FILM CLIP - GLENN CLOSE: "I guess you thought you'd get away with it. Well, you can't.

SNYDER: "Michael Douglas commits the sin of infidelity, brings the monster, Glenn Close, to his home, a monster with a perm. It's the same basic story template."

There are superhero stories in both films and classic literature. The best, says Snyder, involve a transformation as the hero finds an authentic identity or mission.

"We love to hear about his story, Moses and Joan of Arc and Spider-Man," said Snyder. "Someone has come to save us, and very often we're not necessarily grateful for them to be here."

He says the best heroes are flawed, but are guided by faith in their mission, and in movies they triumph. Evil characters generally rely on themselves, and their pride leads to their downfall.

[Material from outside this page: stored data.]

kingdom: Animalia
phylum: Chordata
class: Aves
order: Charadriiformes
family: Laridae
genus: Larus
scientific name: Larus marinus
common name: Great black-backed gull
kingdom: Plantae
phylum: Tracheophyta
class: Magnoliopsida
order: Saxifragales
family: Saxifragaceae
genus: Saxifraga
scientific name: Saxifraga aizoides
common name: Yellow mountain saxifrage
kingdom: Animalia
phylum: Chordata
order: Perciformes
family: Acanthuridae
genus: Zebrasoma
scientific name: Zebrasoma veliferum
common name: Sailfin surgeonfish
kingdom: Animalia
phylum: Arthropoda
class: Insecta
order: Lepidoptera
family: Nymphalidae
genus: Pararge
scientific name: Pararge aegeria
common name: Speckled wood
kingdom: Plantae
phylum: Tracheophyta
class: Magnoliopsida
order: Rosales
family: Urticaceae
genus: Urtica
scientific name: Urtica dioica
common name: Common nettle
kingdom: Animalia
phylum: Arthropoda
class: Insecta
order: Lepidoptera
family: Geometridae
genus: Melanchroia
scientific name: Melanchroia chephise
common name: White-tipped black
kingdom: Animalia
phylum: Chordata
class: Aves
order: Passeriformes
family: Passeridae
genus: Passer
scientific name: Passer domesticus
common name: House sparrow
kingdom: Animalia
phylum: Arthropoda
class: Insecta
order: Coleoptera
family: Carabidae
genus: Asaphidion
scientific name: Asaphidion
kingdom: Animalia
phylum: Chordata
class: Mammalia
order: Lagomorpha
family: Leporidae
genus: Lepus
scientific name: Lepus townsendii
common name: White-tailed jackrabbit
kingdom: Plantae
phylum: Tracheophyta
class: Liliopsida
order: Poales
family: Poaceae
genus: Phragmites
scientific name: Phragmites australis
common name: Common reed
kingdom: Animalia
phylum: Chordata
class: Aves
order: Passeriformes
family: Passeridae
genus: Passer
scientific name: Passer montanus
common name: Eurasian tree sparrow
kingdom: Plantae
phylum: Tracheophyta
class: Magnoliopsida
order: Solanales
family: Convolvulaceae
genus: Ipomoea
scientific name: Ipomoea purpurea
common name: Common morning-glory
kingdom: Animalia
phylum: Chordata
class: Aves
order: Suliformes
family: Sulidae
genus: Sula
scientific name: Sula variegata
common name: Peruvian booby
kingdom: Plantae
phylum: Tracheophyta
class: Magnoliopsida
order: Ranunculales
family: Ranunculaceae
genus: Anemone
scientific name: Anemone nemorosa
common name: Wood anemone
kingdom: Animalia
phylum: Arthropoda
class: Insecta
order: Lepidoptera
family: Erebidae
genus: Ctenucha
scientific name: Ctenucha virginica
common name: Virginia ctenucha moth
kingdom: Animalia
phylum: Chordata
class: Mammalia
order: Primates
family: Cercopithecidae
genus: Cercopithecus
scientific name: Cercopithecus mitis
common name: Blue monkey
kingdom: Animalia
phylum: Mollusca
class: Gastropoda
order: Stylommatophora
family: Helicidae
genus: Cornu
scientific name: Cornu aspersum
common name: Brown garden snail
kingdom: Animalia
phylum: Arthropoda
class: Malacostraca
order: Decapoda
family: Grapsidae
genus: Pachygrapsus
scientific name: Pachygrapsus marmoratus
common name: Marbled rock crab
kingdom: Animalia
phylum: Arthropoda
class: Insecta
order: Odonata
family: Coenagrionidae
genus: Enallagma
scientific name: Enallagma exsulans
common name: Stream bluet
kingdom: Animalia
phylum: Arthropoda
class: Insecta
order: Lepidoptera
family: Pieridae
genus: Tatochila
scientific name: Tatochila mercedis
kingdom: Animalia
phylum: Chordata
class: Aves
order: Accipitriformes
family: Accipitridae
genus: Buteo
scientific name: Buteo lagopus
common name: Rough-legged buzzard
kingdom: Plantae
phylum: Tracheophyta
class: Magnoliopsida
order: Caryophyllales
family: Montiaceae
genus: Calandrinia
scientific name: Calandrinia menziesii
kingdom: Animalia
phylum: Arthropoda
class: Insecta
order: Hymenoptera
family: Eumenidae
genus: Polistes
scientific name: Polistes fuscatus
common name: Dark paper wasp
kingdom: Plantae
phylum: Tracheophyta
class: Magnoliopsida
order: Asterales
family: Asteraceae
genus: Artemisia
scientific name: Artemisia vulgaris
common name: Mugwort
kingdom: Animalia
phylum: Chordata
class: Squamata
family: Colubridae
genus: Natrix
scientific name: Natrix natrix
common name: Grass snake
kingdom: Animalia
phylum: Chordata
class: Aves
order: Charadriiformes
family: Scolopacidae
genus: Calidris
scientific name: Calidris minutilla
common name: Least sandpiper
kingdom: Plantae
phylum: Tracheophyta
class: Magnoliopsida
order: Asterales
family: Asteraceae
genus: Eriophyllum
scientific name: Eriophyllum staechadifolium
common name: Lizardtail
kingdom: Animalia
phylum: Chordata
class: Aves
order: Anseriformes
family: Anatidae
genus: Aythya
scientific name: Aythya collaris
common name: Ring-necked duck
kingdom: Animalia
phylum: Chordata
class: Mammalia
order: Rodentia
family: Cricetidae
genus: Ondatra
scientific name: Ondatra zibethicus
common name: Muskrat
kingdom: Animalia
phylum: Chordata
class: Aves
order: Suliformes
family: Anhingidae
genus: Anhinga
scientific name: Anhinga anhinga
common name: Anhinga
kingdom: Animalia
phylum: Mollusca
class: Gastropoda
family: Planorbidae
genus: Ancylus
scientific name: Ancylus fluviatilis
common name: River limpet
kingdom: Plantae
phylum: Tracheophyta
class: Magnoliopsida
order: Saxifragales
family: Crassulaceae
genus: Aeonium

Snyder is one of many in Hollywood who write or co-write screenplays. Some will make it to the screen, and even those that do not can be profitable. Snyder has sold a screenplay to Steven Spielberg and others to Disney.

He says Hollywood screenplays like his often describe a journey, a theme that goes back as far as the ancient Greek story of Jason in search of the Golden Fleece.

"It's about a trip," he said. "Jason has been assigned to go get the Golden Fleece, so he gets together a team of guys and off they go on these many adventures. At the end of the journey, there's a twist. It wasn't really about the Golden Fleece. It was about how Jason became a leader of men."

War films such as Saving Private Ryan or The Dirty Dozen follow this pattern. So does the heist film Ocean's Eleven and the fantasy trilogy, The Lord of the Rings.

There are films that describe friendship that follow predictable plot lines, stories of fools who triumph, and of detectives who get too close to the evil they are pursuing.

Snyder says film-goers are like children who love to hear the same stories again and again, as long as the stories are told in a new and fresh way.